Le résultat de cet accord a été une montée en flèche de l’activité négrière du port de Ouidah ; ceci ruina les réformes agricoles du roi Adandozan et accrut le pouvoir du super négrier Francisco Félix de Souza. Une confrontation politique s’ensuivit entre les deux hommes aboutissant à un coup d’État avec la complicité du prince Gakpé, jeune frère du roi, qui allait monter sur le trône en 1818 sous le nom de Ghézo. A Ghézo la tradition attribuera désormais tous les bienfaits du roi Adandozan, et à celui-ci tous les méfaits de celui-là, agrémentés d’un pot pourri d’atrocités imaginaires pour justifier son banissement.

 Conclusion

 Bien que la sociologie africaine fût marquée par l’économie de captifs, au sens où le mot en occident implique son expulsion du genre humain, l’Afrique ne connaissait pas d’esclave. L’Afrique a plus subi que participé au drame de la traite négrière, qui est d’abord celui d’une entreprise de domination politique, militaire, économique et technologique essentiellement raciste. La participation africaine, malgré son activité historique, est le résultat d’un conditionnement géopolitique savamment organisé où la cupidité le disputait à l’antinégrisme.

Si des royaumes africains ont vu le jour ou certains ont prospéré avec ce système, beaucoup d’autres royaumes ou souverains africains s’y sont opposés avec courage et abnégation. Tel est le cas de la Reine Nzinga de l’Angola qui a combattu l’esclavage pendant les 40 ans de son règne, et défendu l’indépendance de son royaume. Au Danhomè, terre d’esclavage par excellence, le roi Adandozan a payé d’un coup d’Etat puis du ternissement de sa mémoire sa volonté de mettre fin à la participation de son royaume à la traite négrière.
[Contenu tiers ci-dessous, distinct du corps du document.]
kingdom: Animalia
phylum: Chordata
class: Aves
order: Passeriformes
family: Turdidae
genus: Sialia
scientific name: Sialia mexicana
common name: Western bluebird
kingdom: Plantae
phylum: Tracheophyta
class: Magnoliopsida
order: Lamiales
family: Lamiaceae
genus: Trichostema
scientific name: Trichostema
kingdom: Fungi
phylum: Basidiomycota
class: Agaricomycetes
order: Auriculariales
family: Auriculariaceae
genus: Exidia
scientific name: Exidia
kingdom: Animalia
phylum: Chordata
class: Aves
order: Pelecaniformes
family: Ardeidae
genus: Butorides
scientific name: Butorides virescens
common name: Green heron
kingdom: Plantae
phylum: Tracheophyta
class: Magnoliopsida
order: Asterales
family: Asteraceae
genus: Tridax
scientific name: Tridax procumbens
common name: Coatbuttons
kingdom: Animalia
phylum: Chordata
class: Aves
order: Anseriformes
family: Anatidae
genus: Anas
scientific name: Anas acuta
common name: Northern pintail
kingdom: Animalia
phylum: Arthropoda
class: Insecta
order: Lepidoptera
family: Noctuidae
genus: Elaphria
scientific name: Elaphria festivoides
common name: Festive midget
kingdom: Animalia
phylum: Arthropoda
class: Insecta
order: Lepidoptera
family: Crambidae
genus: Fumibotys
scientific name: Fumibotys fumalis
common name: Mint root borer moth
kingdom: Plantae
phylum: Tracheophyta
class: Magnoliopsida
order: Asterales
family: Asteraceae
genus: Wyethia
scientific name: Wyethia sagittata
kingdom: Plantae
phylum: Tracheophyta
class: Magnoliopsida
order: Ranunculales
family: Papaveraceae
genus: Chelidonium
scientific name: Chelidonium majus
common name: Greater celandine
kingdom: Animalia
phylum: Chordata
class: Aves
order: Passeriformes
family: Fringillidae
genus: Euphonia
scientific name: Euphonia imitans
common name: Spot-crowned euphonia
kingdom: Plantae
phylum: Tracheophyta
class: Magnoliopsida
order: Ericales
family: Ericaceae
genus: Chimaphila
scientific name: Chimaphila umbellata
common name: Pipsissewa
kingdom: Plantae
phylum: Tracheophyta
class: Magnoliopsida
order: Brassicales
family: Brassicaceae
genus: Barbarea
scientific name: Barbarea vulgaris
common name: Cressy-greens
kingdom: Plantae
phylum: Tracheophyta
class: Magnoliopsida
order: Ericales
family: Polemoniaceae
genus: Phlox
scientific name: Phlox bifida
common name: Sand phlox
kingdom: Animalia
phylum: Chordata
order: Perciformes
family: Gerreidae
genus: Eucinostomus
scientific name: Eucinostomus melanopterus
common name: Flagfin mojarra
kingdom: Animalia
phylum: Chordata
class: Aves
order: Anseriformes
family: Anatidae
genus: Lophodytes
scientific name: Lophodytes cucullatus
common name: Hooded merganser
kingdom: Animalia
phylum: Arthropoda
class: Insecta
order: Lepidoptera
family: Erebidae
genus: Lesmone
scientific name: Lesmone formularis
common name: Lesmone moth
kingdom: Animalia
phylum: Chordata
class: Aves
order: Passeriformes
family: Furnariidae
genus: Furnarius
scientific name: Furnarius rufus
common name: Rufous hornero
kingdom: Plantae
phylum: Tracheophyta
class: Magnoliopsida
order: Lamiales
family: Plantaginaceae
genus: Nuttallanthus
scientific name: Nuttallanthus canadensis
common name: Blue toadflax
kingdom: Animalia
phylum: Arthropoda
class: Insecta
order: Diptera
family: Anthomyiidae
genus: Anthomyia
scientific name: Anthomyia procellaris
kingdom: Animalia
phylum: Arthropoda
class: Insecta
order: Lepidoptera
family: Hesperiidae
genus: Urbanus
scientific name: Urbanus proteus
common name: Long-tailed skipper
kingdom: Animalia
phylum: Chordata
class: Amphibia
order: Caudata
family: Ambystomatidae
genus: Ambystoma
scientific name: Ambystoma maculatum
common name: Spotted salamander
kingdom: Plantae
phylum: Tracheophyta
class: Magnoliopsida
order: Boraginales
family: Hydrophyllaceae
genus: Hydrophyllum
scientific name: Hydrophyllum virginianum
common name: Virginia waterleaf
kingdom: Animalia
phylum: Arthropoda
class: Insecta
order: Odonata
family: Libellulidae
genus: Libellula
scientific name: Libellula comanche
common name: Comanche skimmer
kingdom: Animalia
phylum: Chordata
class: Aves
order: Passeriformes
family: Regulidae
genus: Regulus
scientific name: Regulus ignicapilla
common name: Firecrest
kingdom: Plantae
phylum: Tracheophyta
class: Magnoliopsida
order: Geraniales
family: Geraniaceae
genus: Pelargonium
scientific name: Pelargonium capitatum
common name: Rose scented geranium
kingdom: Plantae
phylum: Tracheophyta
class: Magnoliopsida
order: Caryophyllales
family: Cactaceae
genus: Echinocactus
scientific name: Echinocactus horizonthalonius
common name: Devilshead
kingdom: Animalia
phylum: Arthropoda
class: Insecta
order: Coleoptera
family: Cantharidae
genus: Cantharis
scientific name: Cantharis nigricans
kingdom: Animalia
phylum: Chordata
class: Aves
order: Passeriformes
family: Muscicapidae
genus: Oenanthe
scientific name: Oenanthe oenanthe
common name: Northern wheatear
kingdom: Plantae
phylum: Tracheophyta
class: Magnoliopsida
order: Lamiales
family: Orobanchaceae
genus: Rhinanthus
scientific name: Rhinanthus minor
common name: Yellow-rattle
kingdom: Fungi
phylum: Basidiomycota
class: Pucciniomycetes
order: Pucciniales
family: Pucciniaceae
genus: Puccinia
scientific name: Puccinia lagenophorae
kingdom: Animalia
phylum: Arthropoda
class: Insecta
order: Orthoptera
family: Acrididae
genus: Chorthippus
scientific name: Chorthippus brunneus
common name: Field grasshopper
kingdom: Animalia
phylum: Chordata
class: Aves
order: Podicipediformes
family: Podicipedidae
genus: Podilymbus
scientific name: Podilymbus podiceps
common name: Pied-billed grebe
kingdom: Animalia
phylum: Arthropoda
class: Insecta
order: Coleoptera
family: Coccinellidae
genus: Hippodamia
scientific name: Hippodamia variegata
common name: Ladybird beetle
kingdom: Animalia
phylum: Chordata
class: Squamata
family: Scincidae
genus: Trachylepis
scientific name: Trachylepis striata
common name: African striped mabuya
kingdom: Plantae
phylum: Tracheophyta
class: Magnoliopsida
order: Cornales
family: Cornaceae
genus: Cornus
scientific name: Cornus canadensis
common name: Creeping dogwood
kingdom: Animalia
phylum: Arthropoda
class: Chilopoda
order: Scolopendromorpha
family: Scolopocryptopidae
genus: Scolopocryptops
Dans des siècles où le contact de l’Europe a causé la disparition d’une race humaine entière, il n’est pas crédible de dire que la traite des Noirs est due à la participation des Africains. La question du rôle de l’Afrique dans la traite négrière est une distraction passionnante, parce qu’elle renvoie au problème de la responsabilité, et à son corolaire la réparation.  Si un effort a été fait du côté occidental dans la reconnaissance de la traite des Noirs comme un crime contre l’humanité, beaucoup de chemin reste à faire pour rendre justice à toutes ses victimes.

Pour l’avènement de cette justice, la transmission de l’histoire doit se libérer de son parti-pris idéologique et des thématiques dilatoires pour ne viser que la vérité des faits.

À la Conférence de Durban en 2001, les pays colonisés ont demandé réparation, mais les Occidentaux ont soulevé le bouc-émissaire de la traite arabe. Tant que le principe de la réparation ne sera pas acquis, la justice, qui est le socle de l’humanité, restera un vain mot.

Blaise Aplogan écrivain, auteur de « Gbêkon, le Journal du Prince Ouanilo »


[1] Rosa Amelia. Plumelle-Uribe, Traite des blancs, traite des noirs : Aspects méconnus et conséquences actuelles, Paris, 2008

[2] Louise Diop Maes, Afrique noire — Démographie, sol et histoire, Paris, Présence Africaine/Khepera, 1996

[3] Bwemba Bong, Quand l’Africain était l’or noir de l’Europe, Paris 2013

[4] Ana Lucia Araujo “La correspondance du Roi Adandozan avec la couronne portugaise: petite histoire d’une grande amitié.” In Africains et Européens dans le monde atlantique XVe-XIXe siècle, edited by Guy Saupin, 129–151. Rennes: Presses Universitaires de Rennes, 2014.

“Pierre Verger, Negotiating Connections Between Brazil and the Bight of Benin.”  Luso-Brazilian Review 50, no. 1, “Brazilian Slavery and its Legacies,” special issue edited by Ana Lucia Araujo (2013): 113–139.